Reproduce every one of the lines below verbatim, leaving the pictures out of your answer.

Collected data entries
## START
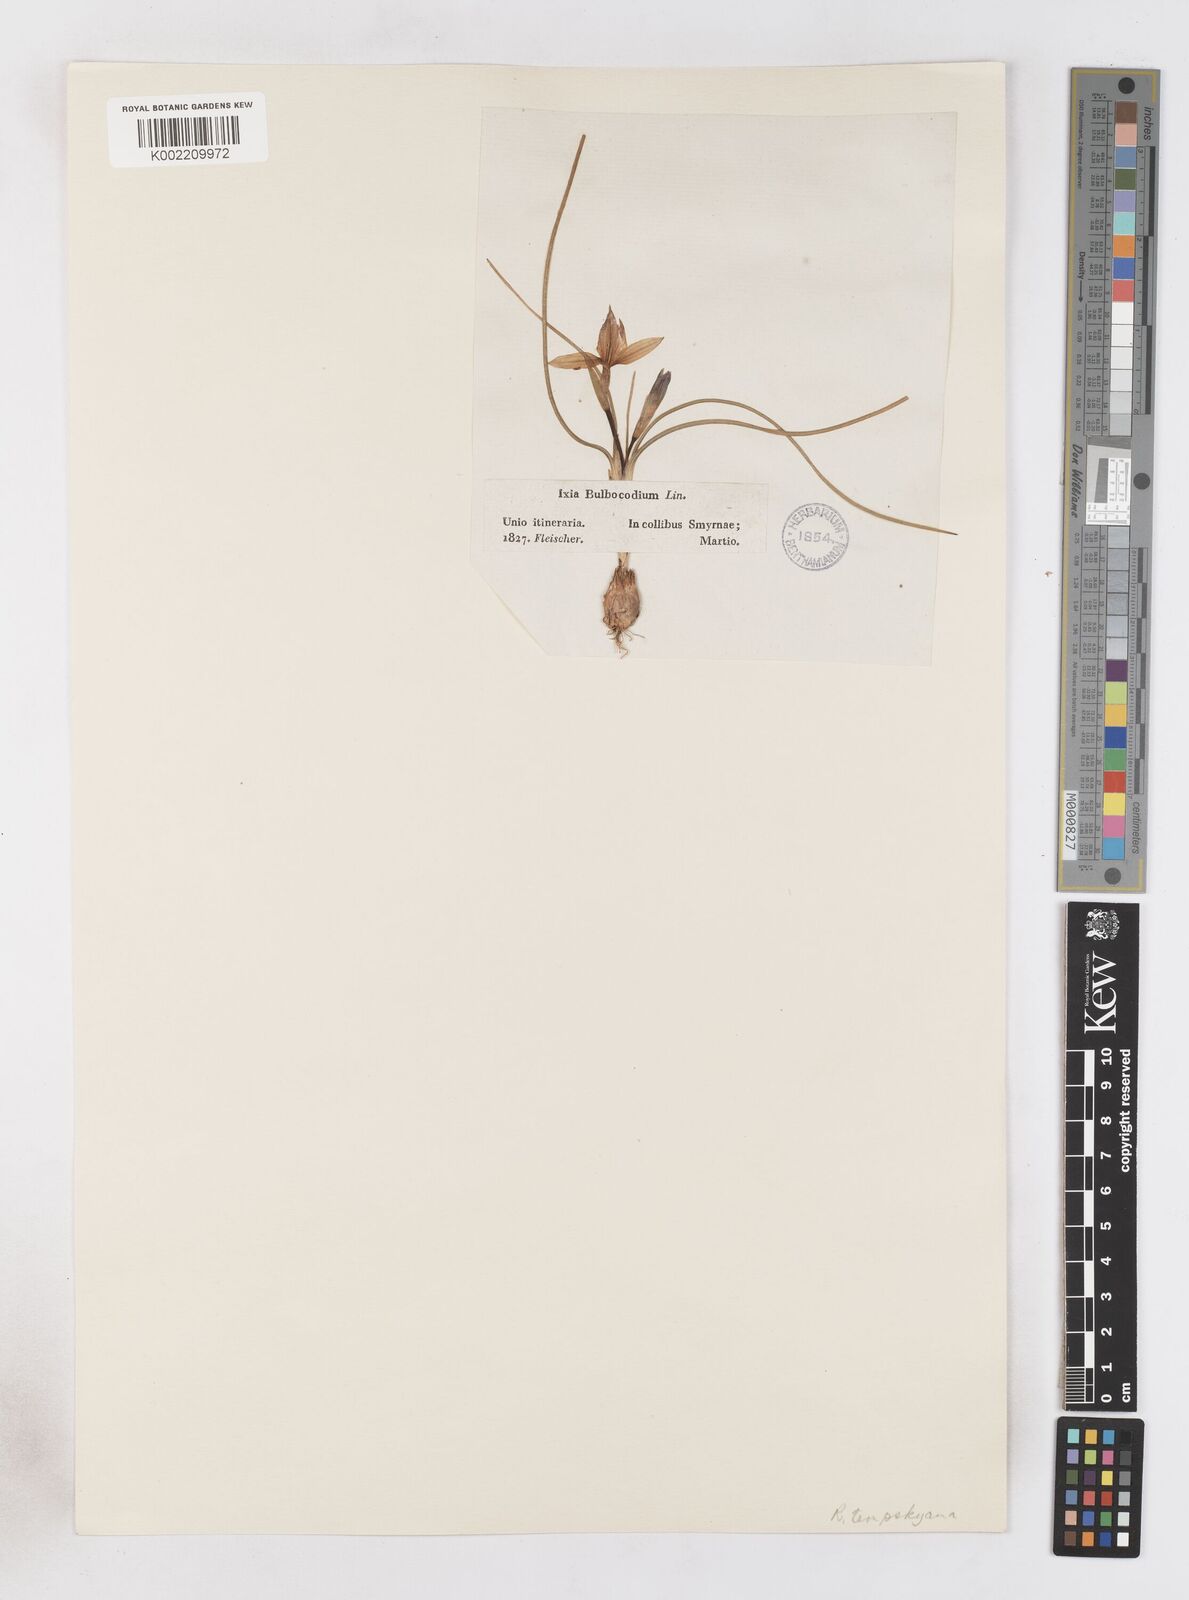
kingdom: Plantae
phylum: Tracheophyta
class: Liliopsida
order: Asparagales
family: Iridaceae
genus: Romulea
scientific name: Romulea tempskyana
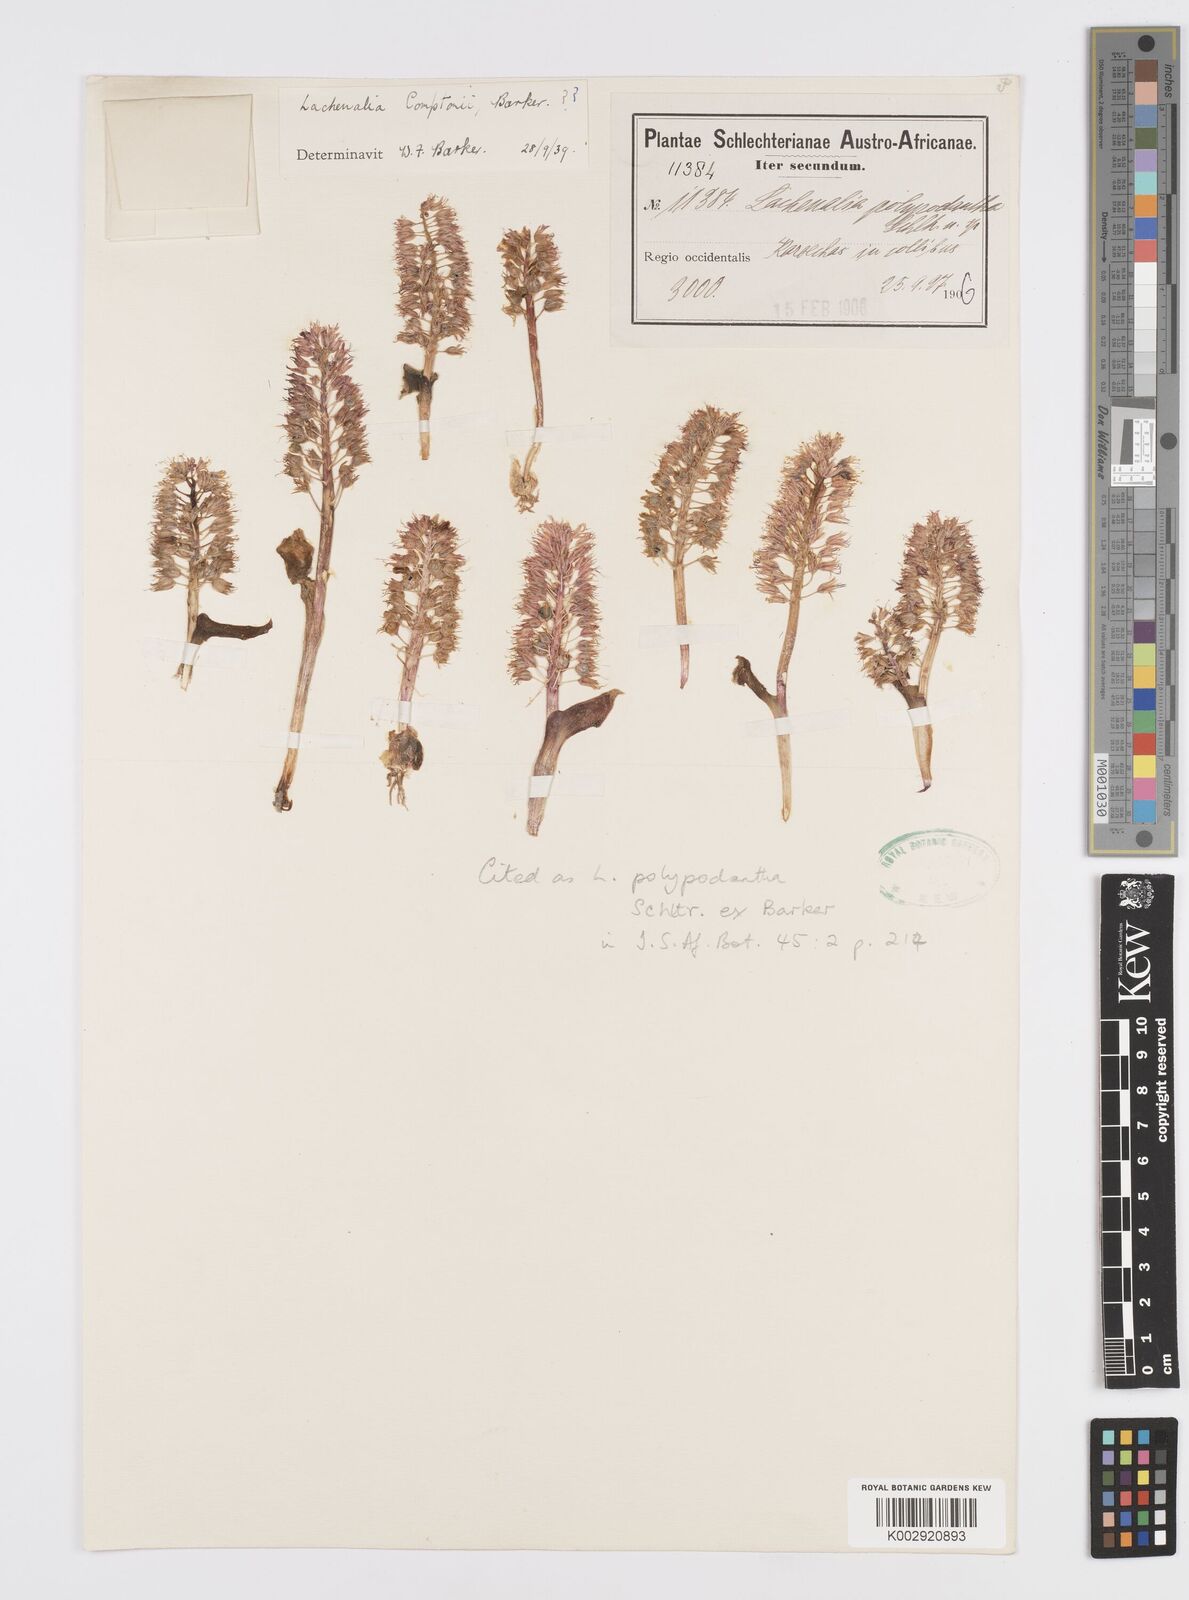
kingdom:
## END
● **Output of the task**
kingdom: Plantae
phylum: Tracheophyta
class: Liliopsida
order: Asparagales
family: Iridaceae
genus: Romulea
scientific name: Romulea tempskyana
kingdom:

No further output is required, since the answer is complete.